I have for many years been interested in sport and leisure-related social movements and forms of collective action. My Ph.D. dissertation focused on the ‘rave’ youth movement/culture in Canada and led to the book Fight, Flight, or Chill: Subcultures, Youth and Rave into the Twenty-First Century (McGill-Queen’s University Press).

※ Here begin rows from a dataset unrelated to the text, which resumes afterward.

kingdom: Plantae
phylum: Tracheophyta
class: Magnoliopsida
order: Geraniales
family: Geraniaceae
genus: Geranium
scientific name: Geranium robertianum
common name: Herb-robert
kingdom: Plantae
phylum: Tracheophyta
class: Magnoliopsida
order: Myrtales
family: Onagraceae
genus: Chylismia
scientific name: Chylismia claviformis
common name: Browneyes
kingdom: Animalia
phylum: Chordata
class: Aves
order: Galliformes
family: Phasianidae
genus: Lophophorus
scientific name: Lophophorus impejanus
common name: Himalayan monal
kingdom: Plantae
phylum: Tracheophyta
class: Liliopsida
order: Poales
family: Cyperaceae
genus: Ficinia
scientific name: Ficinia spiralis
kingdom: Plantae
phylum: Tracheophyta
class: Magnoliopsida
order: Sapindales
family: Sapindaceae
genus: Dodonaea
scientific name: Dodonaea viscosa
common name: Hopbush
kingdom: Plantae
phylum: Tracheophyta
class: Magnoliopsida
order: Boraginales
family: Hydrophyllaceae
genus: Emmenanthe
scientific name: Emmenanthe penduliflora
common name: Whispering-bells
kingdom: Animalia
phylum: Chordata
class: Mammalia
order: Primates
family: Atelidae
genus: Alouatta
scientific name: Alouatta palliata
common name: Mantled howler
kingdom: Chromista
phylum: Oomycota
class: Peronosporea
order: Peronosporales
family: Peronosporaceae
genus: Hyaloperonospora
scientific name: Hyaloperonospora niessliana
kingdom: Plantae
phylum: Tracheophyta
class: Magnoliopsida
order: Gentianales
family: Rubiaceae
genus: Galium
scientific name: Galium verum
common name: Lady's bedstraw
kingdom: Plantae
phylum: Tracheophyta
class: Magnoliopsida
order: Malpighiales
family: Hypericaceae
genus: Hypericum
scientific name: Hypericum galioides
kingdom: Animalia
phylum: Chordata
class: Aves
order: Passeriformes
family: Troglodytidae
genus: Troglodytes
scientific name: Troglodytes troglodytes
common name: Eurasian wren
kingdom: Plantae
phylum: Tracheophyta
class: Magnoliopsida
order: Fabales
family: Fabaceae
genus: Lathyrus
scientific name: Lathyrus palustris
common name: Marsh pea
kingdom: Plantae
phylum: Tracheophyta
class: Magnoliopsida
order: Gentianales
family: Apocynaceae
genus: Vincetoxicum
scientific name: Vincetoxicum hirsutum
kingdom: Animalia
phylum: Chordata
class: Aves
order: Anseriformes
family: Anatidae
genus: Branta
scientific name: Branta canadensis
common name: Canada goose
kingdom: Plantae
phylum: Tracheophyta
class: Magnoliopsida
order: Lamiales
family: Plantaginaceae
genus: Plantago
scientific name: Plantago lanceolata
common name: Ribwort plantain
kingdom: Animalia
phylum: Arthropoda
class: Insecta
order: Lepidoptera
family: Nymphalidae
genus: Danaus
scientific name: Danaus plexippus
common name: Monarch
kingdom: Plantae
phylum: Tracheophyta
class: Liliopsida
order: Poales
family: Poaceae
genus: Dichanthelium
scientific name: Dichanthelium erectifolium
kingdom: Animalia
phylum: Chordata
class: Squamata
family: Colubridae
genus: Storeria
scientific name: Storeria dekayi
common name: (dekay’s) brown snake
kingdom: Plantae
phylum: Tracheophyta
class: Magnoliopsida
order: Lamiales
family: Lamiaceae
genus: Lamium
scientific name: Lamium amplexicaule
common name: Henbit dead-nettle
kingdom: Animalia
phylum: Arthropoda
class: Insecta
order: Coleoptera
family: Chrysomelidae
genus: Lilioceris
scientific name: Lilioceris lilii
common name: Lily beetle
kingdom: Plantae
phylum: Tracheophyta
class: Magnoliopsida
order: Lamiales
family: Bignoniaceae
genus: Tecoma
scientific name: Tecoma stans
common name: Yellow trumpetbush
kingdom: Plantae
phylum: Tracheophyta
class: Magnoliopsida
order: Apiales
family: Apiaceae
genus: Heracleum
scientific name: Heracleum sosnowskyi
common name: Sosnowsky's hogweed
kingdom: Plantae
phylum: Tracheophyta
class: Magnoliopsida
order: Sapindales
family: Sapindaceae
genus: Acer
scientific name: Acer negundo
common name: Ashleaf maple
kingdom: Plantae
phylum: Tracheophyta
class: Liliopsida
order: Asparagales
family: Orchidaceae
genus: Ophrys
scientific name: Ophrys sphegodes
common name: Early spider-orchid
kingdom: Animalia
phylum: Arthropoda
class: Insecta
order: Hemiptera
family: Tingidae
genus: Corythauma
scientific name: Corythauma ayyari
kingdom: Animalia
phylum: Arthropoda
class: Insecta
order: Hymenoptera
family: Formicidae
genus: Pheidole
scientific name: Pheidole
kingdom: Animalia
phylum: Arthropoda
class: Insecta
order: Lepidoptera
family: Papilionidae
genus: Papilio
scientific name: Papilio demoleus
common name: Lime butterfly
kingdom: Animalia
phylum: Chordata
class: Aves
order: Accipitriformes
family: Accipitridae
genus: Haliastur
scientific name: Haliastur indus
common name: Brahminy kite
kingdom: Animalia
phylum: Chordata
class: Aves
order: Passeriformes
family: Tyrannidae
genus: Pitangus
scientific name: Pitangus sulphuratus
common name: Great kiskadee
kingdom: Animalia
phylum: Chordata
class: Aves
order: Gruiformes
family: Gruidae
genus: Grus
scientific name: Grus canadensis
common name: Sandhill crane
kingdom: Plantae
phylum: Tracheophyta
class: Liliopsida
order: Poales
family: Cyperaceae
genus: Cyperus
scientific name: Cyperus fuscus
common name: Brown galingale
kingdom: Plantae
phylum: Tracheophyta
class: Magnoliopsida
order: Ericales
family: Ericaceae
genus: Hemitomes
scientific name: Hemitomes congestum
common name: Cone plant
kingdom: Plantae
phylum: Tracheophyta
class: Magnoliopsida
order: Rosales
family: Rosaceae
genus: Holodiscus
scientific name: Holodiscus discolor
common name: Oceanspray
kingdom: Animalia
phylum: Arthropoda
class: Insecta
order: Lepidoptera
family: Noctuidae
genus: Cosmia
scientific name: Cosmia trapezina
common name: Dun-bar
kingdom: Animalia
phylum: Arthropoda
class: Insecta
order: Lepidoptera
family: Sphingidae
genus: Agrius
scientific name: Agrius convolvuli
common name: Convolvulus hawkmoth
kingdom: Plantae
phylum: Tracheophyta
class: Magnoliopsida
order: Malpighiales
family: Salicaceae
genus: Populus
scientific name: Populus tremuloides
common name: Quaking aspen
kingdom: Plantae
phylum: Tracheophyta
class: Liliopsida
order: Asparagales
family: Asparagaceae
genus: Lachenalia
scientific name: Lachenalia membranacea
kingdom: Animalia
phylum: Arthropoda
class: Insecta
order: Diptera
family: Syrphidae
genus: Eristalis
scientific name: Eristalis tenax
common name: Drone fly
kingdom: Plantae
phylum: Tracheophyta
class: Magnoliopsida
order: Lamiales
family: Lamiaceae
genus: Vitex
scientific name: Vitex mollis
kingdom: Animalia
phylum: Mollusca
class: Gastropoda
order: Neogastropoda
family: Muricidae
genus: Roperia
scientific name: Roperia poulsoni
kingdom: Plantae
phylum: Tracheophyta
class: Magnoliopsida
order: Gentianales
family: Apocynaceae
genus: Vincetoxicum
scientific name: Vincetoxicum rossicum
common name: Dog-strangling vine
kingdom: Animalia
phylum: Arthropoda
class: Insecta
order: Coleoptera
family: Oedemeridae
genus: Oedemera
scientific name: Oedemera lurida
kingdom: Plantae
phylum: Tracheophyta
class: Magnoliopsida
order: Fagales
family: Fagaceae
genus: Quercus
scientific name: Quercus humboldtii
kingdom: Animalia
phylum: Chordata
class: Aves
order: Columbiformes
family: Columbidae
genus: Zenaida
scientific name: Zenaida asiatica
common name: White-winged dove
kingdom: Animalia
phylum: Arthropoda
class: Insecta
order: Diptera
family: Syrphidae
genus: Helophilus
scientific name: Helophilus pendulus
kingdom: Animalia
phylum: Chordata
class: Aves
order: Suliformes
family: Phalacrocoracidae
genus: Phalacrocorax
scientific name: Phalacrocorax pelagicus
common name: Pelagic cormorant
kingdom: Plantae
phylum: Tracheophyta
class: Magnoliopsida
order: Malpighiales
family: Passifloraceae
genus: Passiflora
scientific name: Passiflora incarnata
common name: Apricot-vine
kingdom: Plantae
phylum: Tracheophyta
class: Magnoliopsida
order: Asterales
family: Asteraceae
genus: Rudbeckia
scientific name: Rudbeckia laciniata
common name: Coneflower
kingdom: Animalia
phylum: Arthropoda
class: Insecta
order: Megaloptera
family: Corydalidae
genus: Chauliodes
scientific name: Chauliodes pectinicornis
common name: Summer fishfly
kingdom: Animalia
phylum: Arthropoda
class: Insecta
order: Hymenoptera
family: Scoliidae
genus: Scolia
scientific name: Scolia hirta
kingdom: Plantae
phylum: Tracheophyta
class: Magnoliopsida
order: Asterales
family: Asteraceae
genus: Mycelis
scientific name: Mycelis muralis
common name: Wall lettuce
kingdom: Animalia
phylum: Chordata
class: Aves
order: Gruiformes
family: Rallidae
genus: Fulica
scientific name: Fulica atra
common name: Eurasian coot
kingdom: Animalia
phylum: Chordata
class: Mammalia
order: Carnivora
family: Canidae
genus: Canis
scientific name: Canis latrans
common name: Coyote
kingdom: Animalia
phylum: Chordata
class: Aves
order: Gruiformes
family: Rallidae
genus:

Subsequently I attained and conducted research for a SSHRC grant entitled: “Connected Youth: A Study of Youth-Driven Social Movements, Globalization, and Community in the Age of the Internet.” This resulted in a series of articles on ways that new media enables (and could enable) various forms of youth-driven global activism, including the 2009 article “Digital Activism: Neo-Liberalism, the Internet, and ‘Sport for Youth Development’” (authored with Lyndsay Hayhurst) that was ‘runner-up’ in the Sociology of Sport Journal’s Outstanding Article Competition.
Subsequent to this, I studied the role of elite Kenyan runners in peace promotion efforts following Kenya’s post-election violence in 2007-2008 (study funded by a UBC Hampton Research Grant, Bill Sheel PI). The following publication emerged from this work:
Wilson, Brian, Van Luijk, Nicolien, & Boit, Mike. (2015). When Celebrity Athletes are ‘Social Movement Entrepreneurs’: A Study of the Role of Elite Runners in Run-for- Peace Events in Post-conflict Kenya in 2008. International Review for the Sociology of Sport, 50(8), 929-957.